Selected extract.

=== Begin Enclosure ===

In early September 2020, the county of Los Angeles Public Works Department sent a notice to the church advising them of the termination of the church's parking lot lease along the water viaduct, which the church had held since 1975. Lawyers for Grace Community said this move by the county was in response to the church's decision to hold indoor worship services during the pandemic. Restrictions were lifted November 12, 2020.

On October 22, 2020, three cases of COVID-19 were reported among Grace Community Church attendees. In a statement, Jenna Ellis admitted that the positive COVID-19 cases had been confirmed but disputed the use of the word "outbreak" based on the fact only 3 had been reported. The Department of Public Health, however, defines an outbreak as 3 or more cases. Grace Community Church continued with in-person services the following Sunday in defiance of a court order requiring the church to stop.

After the COVID shutdown ended, the church promptly sued the city and the state in order to recoup losses from being unpermitted to meet in person. In September 2021, California courts ruled that Grace Community Church’s constitutional right to religious liberty had been violated, and the State of California and Los Angeles County governments agreed to a settlement of $400k each ($800k in total) to be paid to the church in legal fees.

=== End Enclosure ===

Data provided.
=== Begin Enclosure ===

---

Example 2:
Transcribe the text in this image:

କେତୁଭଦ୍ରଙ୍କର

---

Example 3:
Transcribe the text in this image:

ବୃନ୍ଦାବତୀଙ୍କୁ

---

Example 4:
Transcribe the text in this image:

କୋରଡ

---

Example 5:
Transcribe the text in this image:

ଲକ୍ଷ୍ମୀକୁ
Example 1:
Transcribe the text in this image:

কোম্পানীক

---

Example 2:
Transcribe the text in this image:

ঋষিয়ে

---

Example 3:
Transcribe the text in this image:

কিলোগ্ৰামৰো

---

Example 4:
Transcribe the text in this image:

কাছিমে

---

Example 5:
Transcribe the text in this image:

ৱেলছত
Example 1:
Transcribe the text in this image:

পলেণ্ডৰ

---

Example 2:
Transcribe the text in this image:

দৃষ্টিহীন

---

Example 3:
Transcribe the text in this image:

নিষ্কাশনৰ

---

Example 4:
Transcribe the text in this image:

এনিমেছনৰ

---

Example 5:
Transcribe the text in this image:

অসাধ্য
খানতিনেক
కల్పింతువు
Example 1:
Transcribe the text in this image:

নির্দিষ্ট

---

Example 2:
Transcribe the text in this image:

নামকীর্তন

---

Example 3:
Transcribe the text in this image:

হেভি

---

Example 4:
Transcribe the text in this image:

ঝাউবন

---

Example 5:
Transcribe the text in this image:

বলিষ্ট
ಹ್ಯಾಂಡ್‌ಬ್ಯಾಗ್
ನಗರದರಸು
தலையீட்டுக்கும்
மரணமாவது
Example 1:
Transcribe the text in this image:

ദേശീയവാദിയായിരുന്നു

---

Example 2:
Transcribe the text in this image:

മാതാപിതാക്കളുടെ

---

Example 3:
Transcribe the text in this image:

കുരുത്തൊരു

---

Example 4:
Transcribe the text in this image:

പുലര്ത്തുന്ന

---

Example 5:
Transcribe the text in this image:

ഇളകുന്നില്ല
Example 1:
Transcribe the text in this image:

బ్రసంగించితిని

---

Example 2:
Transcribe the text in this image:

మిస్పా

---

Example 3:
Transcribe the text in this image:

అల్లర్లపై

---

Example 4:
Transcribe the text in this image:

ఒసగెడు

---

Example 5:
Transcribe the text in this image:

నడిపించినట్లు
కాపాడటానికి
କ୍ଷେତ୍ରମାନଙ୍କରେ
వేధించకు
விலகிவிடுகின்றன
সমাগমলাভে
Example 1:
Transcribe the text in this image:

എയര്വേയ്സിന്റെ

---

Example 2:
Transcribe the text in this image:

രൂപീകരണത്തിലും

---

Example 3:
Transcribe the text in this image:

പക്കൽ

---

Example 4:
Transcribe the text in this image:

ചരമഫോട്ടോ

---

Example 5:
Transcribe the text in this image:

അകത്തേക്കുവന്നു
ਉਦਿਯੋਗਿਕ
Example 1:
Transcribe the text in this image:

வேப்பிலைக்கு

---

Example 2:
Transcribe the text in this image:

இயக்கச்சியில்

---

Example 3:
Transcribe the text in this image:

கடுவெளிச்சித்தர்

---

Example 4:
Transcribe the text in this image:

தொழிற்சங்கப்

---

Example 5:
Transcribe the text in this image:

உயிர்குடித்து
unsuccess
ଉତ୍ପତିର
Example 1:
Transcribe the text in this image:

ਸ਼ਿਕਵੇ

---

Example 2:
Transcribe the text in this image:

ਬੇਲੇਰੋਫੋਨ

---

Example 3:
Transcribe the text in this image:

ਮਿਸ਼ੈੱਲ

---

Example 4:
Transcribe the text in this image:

=== End Enclosure ===

Work instructions.
1. In the Grace Community Church text, how many COVID-19 cases among attendees were reported on October 22, 2020?
2. Resume the text about Grace Community Church after its last sentence.
The records have nothing to do with the Grace Community Church text.

Answers given.
1. Three cases were reported.

2.
In March 2022, during the annual Shepherds Conference, it was announced that Grace Community Church would produce The Essential Church, a feature-length documentary about the global church, persecution, and its response to COVID-19 restrictions.

==Accusations of improper response to domestic abuse ==
In March 2022, The Roys Report published an investigation implicating Grace Community Church and John MacArthur. Several women victims of domestic violence were reportedly asked to return to their husbands, under threat of excommunication. Carey Hardy, an associate pastor, allegedly told a victim to lead by example and "suffer for Jesus" by enduring her husband’s abuse. A church elder, Hohn Cho, allegedly urged MacArthur to reconsider the situation, who told him "forget it." In May 2002 and August 2002, the church publicly announced church discipline proceedings in front of the congregation regarding the woman for having divorced her husband. In 2005, the victim's husband was sentenced to 21 years in prison for aggravated child molestation, corporal injury to a child, and child abuse.